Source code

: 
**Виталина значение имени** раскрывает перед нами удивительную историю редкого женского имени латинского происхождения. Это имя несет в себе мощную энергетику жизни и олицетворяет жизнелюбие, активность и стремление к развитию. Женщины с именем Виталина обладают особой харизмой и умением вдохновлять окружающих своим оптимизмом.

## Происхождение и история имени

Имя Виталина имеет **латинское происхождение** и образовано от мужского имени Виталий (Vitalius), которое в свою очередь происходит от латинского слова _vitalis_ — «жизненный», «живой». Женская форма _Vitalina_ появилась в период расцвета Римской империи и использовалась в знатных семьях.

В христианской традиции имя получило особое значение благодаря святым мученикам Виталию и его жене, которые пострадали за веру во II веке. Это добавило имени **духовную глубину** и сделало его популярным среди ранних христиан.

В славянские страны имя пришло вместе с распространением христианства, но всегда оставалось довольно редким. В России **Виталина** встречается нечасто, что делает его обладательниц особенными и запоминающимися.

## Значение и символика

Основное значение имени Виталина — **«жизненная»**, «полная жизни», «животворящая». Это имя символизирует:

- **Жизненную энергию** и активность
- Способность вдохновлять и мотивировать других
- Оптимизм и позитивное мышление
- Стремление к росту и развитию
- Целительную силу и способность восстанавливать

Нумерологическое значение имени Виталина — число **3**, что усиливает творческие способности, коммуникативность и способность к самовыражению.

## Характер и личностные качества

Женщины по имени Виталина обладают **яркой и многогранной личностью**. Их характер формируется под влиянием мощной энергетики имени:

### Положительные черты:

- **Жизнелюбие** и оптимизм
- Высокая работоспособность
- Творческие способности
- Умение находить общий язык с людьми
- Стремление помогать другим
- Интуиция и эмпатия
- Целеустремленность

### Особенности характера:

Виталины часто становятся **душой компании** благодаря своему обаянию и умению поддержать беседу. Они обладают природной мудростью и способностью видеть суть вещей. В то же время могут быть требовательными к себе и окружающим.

* [YOUR GOAL] Among the lines of the data, identify those with the word "вдохновлять". Copy each of them.

* [SOLVED EXERCISE]
**Виталина значение имени** раскрывает перед нами удивительную историю редкого женского имени латинского происхождения. Это имя несет в себе мощную энергетику жизни и олицетворяет жизнелюбие, активность и стремление к развитию. Женщины с именем Виталина обладают особой харизмой и умением вдохновлять окружающих своим оптимизмом.
- Способность вдохновлять и мотивировать других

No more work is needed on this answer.